Job »
Tally up the lines below with "Política" in them. Answer with the number only.

* * *

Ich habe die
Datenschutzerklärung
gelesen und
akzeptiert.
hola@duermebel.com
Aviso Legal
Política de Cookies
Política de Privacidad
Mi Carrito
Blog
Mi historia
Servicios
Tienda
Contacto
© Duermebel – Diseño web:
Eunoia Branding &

* * *

Exercise solution »
2